The observation by the court came on submission of the Ministry of Corporate Affairs’ lawyers who told the court that the Serious Fraud Investigation Office (SFIO) was probing a case of misappropriation of nearly Rs 18,000 crore by Jet Airways and Goyal.
The high court, while hearing the petition moved by Goyal against the Look-Out-Circular (LOC) issued against him and his wife by the Ministry of Corporate Affairs (MCA), said that the interim relief sought could not be given for now.
The case will now be heard on August 23.
On the insistence of SFIO, the MCA had in May issued a LOC against Goyal and his wife.
Following the notice, the husband-wife duo was de-planed from an Emirates Airways flight bound for London on May 25.
On July 3, Goyal challenged the notice and said that that the circular was bad in law and violative of Article 14 and 21 of the Constitution, which enshrine personal liberty and equality for everyone.
In his plea before the high court, Goyal has submitted that the day he and his wife were deplaned from the London flight, he had scheduled meetings with foreign investors, who had shown interest in infusing funds into Jet Airways.
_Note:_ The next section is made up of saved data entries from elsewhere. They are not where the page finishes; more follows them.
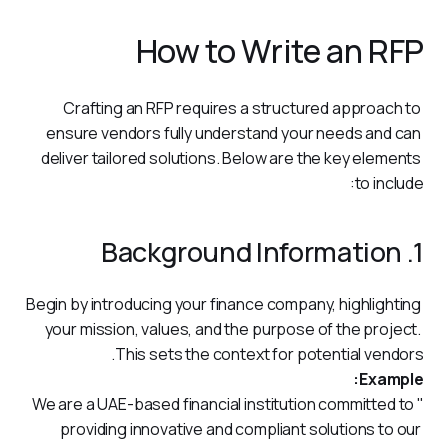
How to Write an RFP
Crafting an RFP requires a structured approach to 
ensure vendors fully understand your needs and can 
deliver tailored solutions. Below are the key elements 
to include:
1. Background Information
Begin by introducing your finance company, highlighting 
your mission, values, and the purpose of the project. 
This sets the context for potential vendors.
Example:
"We are a UAE-based financial institution committed to 
providing innovative and compliant solutions to our 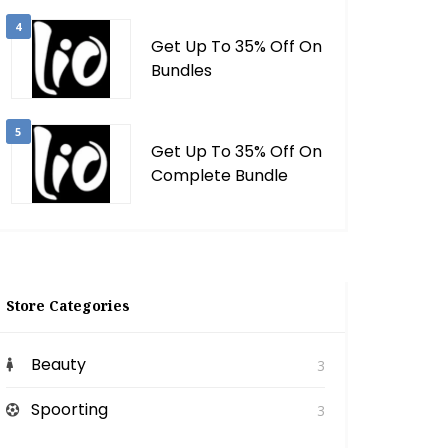
4
Get Up To 35% Off On
Bundles
5
Get Up To 35% Off On
Complete Bundle
Store Categories
Beauty
3
Spoorting
3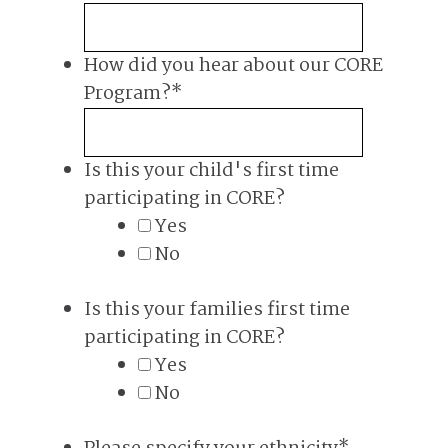
How did you hear about our CORE
Program?
*
Is this your child's first time
participating in CORE?
Yes
No
Is this your families first time
participating in CORE?
Yes
No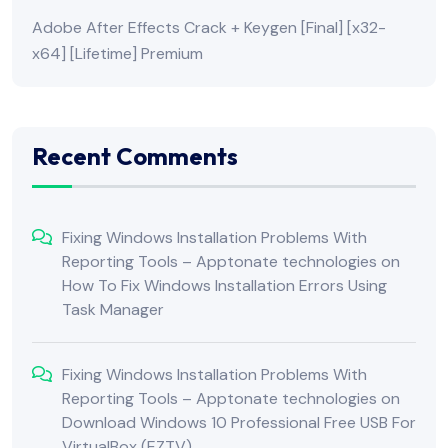
Adobe After Effects Crack + Keygen [Final] [x32-
x64] [Lifetime] Premium
Recent Comments
Fixing Windows Installation Problems With
Reporting Tools – Apptonate technologies
on
How To Fix Windows Installation Errors Using
Task Manager
Fixing Windows Installation Problems With
Reporting Tools – Apptonate technologies
on
Download Windows 10 Professional Free USB For
VirtualBox (EZTV)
Goyal has also contended that despite several requests, he was not served a copy of the LOC and neither had any First Information Report (FIR) been filed against him.
On Tuesday, Goyal’s counsel also told the high court that in order to maintain his Non-Resident Indian (NRI) status he must stay away from India for a period of at least 183 days a year.
“In the current financial year 2019-20, the petitioner has only stayed away from India for seven days.
"The Petitioner only has 9 months remaining to fulfil the minimum requirement of staying away from India for 183 days,” Goyal had said in his petition before the high court.
The court, however, refused to entertain the plea and said that any final order in the case could be passed only after hearing the central government’s stand.
Goyal’s Jet Airways is currently undergoing insolvency proceedings as the Mumbai Bench of the National Company Law Tribunal (NCLT) admitted an insolvency petition filed by the State Bank of India (SBI) on behalf of 26 lenders on June 20.
The airline owes over Rs 8,500 crore to a consortium of 26 banks led by SBI, and over Rs 13,000 crore to the vendors and nearly 23,000-odd employees.
The airline formally stopped flying on April 17 and banks voted for bankruptcy on June 17.